TASK SET —
**1)** Pull out everything in the passage on Kvasir and the mead of poetry from "Hamlet's Mill explores the" down to "is meant literally.", word for word.
**2)** Extend the essay on Kvasir and the truce between the Aesir and Vanir, picking up right after its final sentence.

TEXT SHOWN —
The origin of it was that the gods had a dispute with the people called Vanir, and they appointed a peace-conference and made a truce by this procedure, that both sides went up to a vat and spat their spittle into it. But when they dispersed, the gods kept this symbol of truce and decided not to let it be wasted, and out of it made a man. His name was Kvasir, he was so wise that no one could ask him any questions to which he did not know the answer. He travelled widely through the world teaching people knowledge, and when he arrived as a guest to some dwarfs, Fjalar and Galar, they called him to a private discussion with them and killed him. They poured his blood into two vats and a pot, and the latter was called Odrerir, but the vats were called Son and Bodn. They mixed honey with the blood and it turned into the mead whoever drinks from which becomes a poet or scholar. The dwarfs told the Aesir that Kvasir had suffocated in intelligence because there was no one there educated enough to be able to ask him questions. Prose Edda, Anthony Faulkes trans., 1987. Passage cited found on pages 61 - 62.

The murder of Kvasir leads to the episode involving the later theft of this marvelous mead of poetry by the Aesir god Odin from the jotun maiden Gunnlod, discussed previously here, in a blog post written back in 2014 (which also contains links to some online translated versions of both the Poetic Edda and the Prose Edda). The celestial aspects of that encounter between Odin and Gunnlod, and the stealing of the mead of poetry by Odin (who assumes eagle form) indicate that the origin of Kvasir from the vat likely connects to celestial analogues as well, and likely in the same or an adjacent part of the heavens.

But the aspect of the story of the wisdom-being Kvasir which I would like to focus most upon today is the fact that he is said to rise into being out of a vat into which the Aesir gods and the Vanir gods spat when they reached a truce in their great conflict -- a conflict, in fact, which occupies the first lines and stanzas of the Poetic Edda as well.

In the Poetic Edda, when Odin summons forth the spirit of the wise-woman, she explains that this conflict between Aesir and Vanir had to do with the breaking of oaths and the breaching of boundary-walls, and the treading upon the fields of the Aesir by the Vanir beyond the place where they should rightly have gone (a cosmic struggle associated with the earliest epoch of the theogony, akin to the struggle between the Olympians and the Titans in the theogony of the ancient Greek gods).

Hamlet's Mill explores the celestial origins of this worldwide mythical pattern of the "boundary-violating" Titan-like figures on page 152 and following in the first paperback edition (in the chapter entitled "The Twilight of the Gods"), saying:

But here it appears that there are forces which have worked iniquity in secret. They appear everywhere, these forces, and regularly they are denounced as "overbearing," or "iniquitous," or both. But these "forces" are not iniquitous from the beginning: they turn out to be, they become overbearing in the course of time. Time alone, turns the Titans, who once ruled the Golden Age, into "workers of iniquity" (compare Appendix #12). The idea of measure stated or implied will show the basic crime of these "sinners": it is the over-reaching, overstepping of the ordained degree, and this is meant literally. 

[. . .] 

The Angel tells Enoch:  "These stars which roll around over the fire are those who, at rising time, overstepped the orders of God: they did not rise at their appointed time. And He was wroth with them, and He bound them for 10,000 years until the time when their sin shall be fulfilled. 152 - 153.

SUPPLIED DATA —
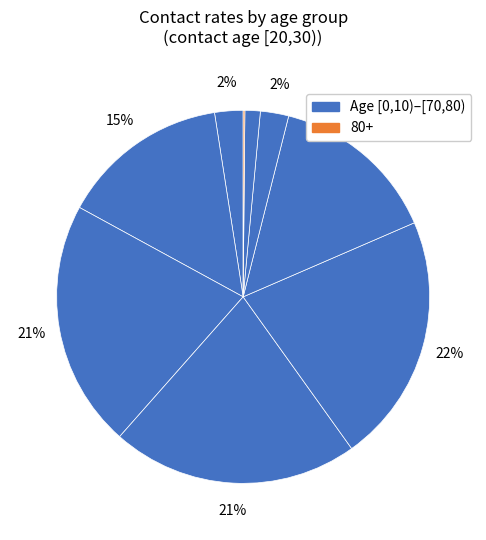

Count the number of slices in the pie.

9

TASK-BY-TASK RESULTS —
**1)**
Hamlet's Mill explores the celestial origins of this worldwide mythical pattern of the "boundary-violating" Titan-like figures on page 152 and following in the first paperback edition (in the chapter entitled "The Twilight of the Gods"), saying:

But here it appears that there are forces which have worked iniquity in secret. They appear everywhere, these forces, and regularly they are denounced as "overbearing," or "iniquitous," or both. But these "forces" are not iniquitous from the beginning: they turn out to be, they become overbearing in the course of time. Time alone, turns the Titans, who once ruled the Golden Age, into "workers of iniquity" (compare Appendix #12). The idea of measure stated or implied will show the basic crime of these "sinners": it is the over-reaching, overstepping of the ordained degree, and this is meant literally.

**2)**
Now, what is most interesting is that if this great schism in the cosmos, represented by the battle between the Olympians and the Titans, or the Aesir and the Vanir, connects to the "boundary violating" motion of precession -- and if precession (as with all other celestial analogues in the ancient myths) has a spiritual teaching for us, in that it embodies something about our spiritual condition here in this incarnate life, then the birth from the "reconciliation" of that split of a being who can answer all questions put to it is most significant.

I would argue that it has something to do with the reason we are down here in this "battlefield of incarnation" ourselves.

Somehow, when the Aesir and the Vanir reconcile their differences, and spit one by one into the sacred vessel to signify their treaty, a being arises out of the spit-bucket that is so wise that none can put to it a question to which Kvasir does not know the answer, a being who travels the world imparting wisdom to all.

This would suggest, on the most esoteric level, that when we come down into this incarnate life which embodies an endless struggle or "interplay" between material and spiritual realms, out of this struggle (if we an somehow reconcile or integrate the two) will arise new wisdom which can be obtained in no other way: and which is so wise that there is no question whose answer cannot be found if we can access this being born of the struggle and subsequent pact.

On a more practical level, it suggests that in the struggle and interplay between different people, new knowledge and wisdom can sometimes take shape that none of the individual participants could have seen on their own -- knew insights which, like Kvasir, rise up out of the swirling "pot of spit" created by the interaction of all the different parties, but a being which is in some ways even greater than the sum of the individual "spitters."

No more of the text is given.